═════ SOURCE TEXT ═════

17. The only other decision to which reference was made by the counsel for the Commissioner was State Bank of Travancore v. CIT : 110ITR336(Ker) . In that case, the assessee, a bank did not credit in its account interest accrued on what were called 'stictly advances' because the assessee felt that the interest may not be paid. It credited the interest to a separate account known as interest suspense account. On a reference, it was held by the Kerala High Court that there was accrual of income liable to tax and that the assessee was not justified in not crediting the interest accrued on such advances in its interest account. The court has not gone into the principle of real income, which we have discussed above. The case turned on the manner of maintenance of accounts and the accrual of income therefrom. In these circumstances, we do not think it possible to apply the said decision to the facts here.
18. The result is that the first question is answered in the affirmative and in favour of the assessee.

═════ STORED DATA ═════

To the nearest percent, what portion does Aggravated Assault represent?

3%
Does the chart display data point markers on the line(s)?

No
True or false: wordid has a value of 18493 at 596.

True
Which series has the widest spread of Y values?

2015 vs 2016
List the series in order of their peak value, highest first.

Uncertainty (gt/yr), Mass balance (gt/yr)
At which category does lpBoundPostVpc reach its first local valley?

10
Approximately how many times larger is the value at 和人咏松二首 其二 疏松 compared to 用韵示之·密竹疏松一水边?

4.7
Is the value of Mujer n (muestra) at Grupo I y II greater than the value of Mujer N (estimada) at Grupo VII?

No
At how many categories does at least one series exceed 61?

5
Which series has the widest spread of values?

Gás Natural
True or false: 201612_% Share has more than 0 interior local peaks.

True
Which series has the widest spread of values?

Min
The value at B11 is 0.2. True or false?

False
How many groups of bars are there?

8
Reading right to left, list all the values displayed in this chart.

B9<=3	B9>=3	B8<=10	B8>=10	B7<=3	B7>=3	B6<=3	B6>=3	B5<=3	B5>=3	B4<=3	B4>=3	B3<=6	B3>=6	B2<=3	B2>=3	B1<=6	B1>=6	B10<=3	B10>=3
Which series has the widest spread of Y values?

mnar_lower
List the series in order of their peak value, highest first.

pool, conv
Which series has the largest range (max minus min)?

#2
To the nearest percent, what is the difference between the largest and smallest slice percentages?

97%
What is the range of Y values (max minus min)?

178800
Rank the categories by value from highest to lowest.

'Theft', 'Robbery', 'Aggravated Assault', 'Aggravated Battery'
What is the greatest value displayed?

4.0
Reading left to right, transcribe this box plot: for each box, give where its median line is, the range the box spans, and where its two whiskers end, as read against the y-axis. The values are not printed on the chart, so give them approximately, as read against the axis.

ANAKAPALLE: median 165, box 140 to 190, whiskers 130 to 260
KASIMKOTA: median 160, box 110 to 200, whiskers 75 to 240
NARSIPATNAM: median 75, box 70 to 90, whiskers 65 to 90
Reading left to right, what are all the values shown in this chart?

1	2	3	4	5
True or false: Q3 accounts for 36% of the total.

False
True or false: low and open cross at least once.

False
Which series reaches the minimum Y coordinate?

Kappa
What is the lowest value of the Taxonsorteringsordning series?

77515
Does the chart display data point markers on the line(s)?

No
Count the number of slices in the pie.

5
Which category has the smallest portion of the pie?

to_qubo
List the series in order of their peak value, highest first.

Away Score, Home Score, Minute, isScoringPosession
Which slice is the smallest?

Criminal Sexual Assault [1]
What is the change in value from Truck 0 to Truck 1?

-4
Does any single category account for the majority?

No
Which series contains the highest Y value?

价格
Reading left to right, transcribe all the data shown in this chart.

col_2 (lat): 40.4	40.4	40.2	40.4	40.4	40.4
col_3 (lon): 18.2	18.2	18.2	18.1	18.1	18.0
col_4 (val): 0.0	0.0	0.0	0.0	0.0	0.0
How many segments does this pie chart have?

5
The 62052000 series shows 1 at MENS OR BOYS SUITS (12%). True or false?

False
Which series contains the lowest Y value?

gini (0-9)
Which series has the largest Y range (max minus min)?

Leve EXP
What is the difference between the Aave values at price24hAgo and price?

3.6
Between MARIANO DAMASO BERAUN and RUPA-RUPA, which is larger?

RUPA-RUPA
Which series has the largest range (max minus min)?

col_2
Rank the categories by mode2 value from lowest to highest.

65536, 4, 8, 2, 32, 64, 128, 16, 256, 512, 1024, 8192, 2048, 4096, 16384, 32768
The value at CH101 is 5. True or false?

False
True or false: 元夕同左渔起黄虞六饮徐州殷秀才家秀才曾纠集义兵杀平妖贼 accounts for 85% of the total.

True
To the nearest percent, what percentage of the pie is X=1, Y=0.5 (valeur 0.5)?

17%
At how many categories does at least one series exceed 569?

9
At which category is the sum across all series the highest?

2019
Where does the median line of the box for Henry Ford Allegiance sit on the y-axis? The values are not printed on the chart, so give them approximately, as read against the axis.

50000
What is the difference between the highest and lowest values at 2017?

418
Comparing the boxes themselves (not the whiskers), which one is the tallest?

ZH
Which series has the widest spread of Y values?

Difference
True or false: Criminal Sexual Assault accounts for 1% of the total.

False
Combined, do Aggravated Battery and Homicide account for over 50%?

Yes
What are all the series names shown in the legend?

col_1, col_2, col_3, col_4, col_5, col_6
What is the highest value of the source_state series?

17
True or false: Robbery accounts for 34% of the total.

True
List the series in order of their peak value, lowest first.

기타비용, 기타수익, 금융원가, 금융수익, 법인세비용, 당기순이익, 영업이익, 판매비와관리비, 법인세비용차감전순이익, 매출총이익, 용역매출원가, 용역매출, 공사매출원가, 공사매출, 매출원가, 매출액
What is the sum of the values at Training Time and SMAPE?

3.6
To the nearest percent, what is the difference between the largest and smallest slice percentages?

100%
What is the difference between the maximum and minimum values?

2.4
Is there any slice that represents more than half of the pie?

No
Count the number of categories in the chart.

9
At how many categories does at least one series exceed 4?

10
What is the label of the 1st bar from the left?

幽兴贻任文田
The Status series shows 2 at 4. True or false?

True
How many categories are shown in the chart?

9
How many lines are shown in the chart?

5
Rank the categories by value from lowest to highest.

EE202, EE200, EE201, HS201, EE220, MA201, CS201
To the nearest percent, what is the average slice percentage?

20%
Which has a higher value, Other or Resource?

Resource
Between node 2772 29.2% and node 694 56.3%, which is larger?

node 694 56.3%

═════

EXERCISE 1:
In the income tax judgment, list in order each thing that the assessee bank in State Bank of Travancore v. CIT did or felt.
EXERCISE 2:
Continue the income tax judgment from the end of paragraph 18.
The records have nothing to do with the income tax judgment.

WRITTEN REPLY 1:
- It did not credit in its account the interest accrued on what were called 'stictly advances'.
- It felt that the interest may not be paid.
- It credited the interest to a separate account known as interest suspense account.

WRITTEN REPLY 2:
19. The second question referred to us runs as follows :
'Whether, on the facts and in the circumstances of the case, the Appellate Tribunal was right in cancelling the penalties levied under section 271(1)(c) in the assessee's case ?'
20. For the years, penalties, under s. 271(1)(c) of the Act, were levied by the IAC, in relation to the aforesaid amounts, as if they were concealed income. The amount so levied as penalty came to Rs. 20,071.71 and Rs. 2,183 respectively. The Tribunal cancelled those penalties in the light of its decision that the relevant amounts brought to tax in the assessment as income, which has resulted in the levy of penalties, were not taxable as income. As the amounts did not represent income, there was no question of the assessee disclosing the same in its return and, therefore, the penalties levied were cancelled. As we have agreed with t he conclusions of the Tribunal, we consider that there is no question of levy penalty on the facts here. When the amounts were not liable to be taxed, there could be no levy penalty for their omission from the return. The question relating to penalty is also answered in the affirmative and in favour of the assessee. The assessee will be entitled to its costs. Counsel's fee Rs. 500 (rupees five hundred only). One set.